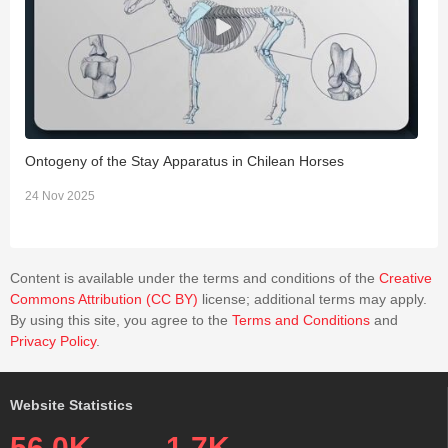
Ontogeny of the Stay Apparatus in Chilean Horses
T
G
24 Nov 2025
0
Content is available under the terms and conditions of the
Creative
Commons Attribution (CC BY)
license; additional terms may apply.
By using this site, you agree to the
Terms and Conditions
and
Privacy Policy
.
Website Statistics
56.0K
1.7K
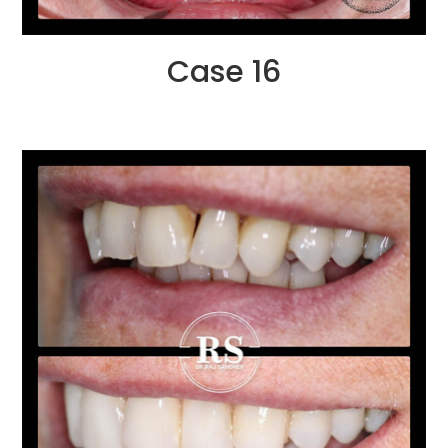
Case 16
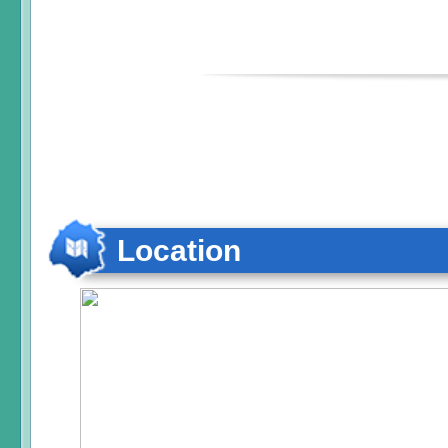
Location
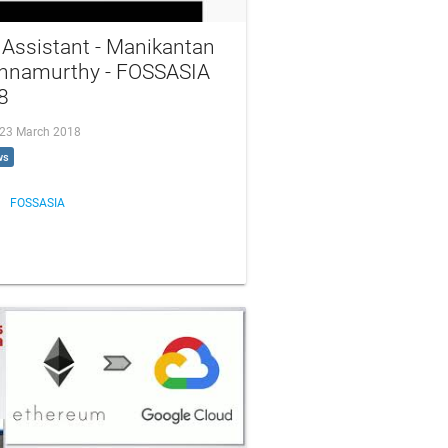
Assistant - Manikantan
shnamurthy - FOSSASIA
8
, 23 March 2018
ws
FOSSASIA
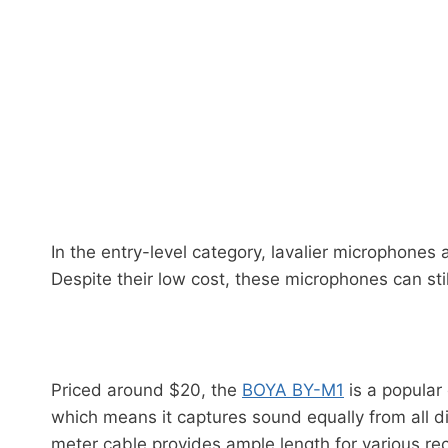
In the entry-level category, lavalier microphones
Despite their low cost, these microphones can sti
Priced around $20, the
BOYA BY-M1
is a popular
which means it captures sound equally from all di
meter cable provides ample length for various re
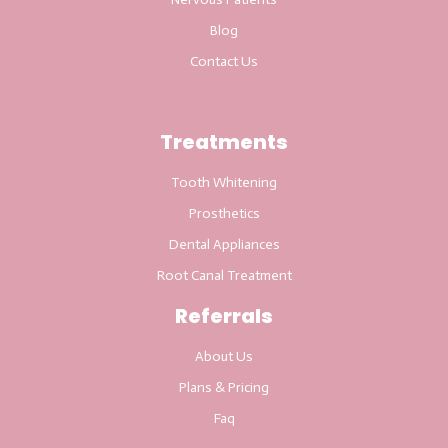
Blog
Contact Us
Treatments
Tooth Whitening
Prosthetics
Dental Appliances
Root Canal Treatment
Referrals
About Us
Plans & Pricing
Faq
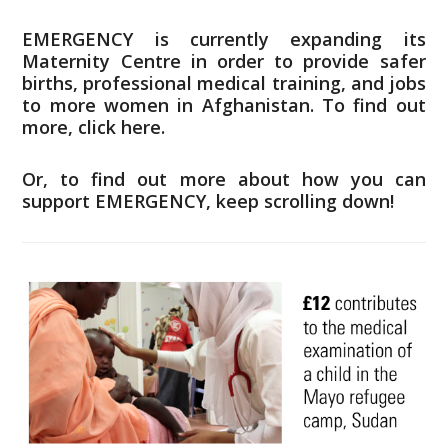
EMERGENCY is currently expanding its
Maternity Centre in order to provide safer
births, professional medical training, and jobs
to more women in Afghanistan.
To find out
more, click here.
Or, to find out more about how you can
support EMERGENCY, keep scrolling down!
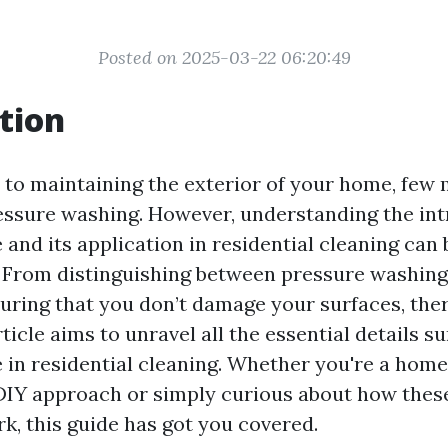
Posted on 2025-03-22 06:20:49
tion
to maintaining the exterior of your home, few 
ressure washing. However, understanding the int
and its application in residential cleaning can b
 From distinguishing between pressure washin
uring that you don’t damage your surfaces, there
ticle aims to unravel all the essential details 
 in residential cleaning. Whether you're a ho
DIY approach or simply curious about how thes
k, this guide has got you covered.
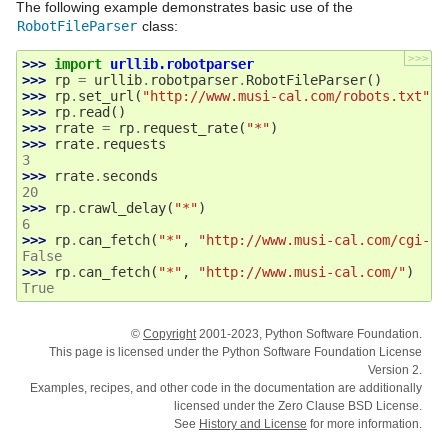
The following example demonstrates basic use of the
RobotFileParser
class:
>>>
>>> 
import
urllib.robotparser
>>> 
rp
=
urllib
.
robotparser
.
RobotFileParser
()
>>> 
rp
.
set_url
(
"http://www.musi-cal.com/robots.txt"
)
>>> 
rp
.
read
()
>>> 
rrate
=
rp
.
request_rate
(
"*"
)
>>> 
rrate
.
requests
3
>>> 
rrate
.
seconds
20
>>> 
rp
.
crawl_delay
(
"*"
)
6
>>> 
rp
.
can_fetch
(
"*"
,
"http://www.musi-cal.com/cgi-bi
False
>>> 
rp
.
can_fetch
(
"*"
,
"http://www.musi-cal.com/"
)
True
©
Copyright
2001-2023, Python Software Foundation.
This page is licensed under the Python Software Foundation License
Version 2.
Examples, recipes, and other code in the documentation are additionally
licensed under the Zero Clause BSD License.
See
History and License
for more information.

Task brief:
Keep only those lines of the records that hold "http", and return them.

Answer to the exercise:
"http://www.musi-cal.com/robots.txt"
"http://www.musi-cal.com/cgi-bi
"http://www.musi-cal.com/"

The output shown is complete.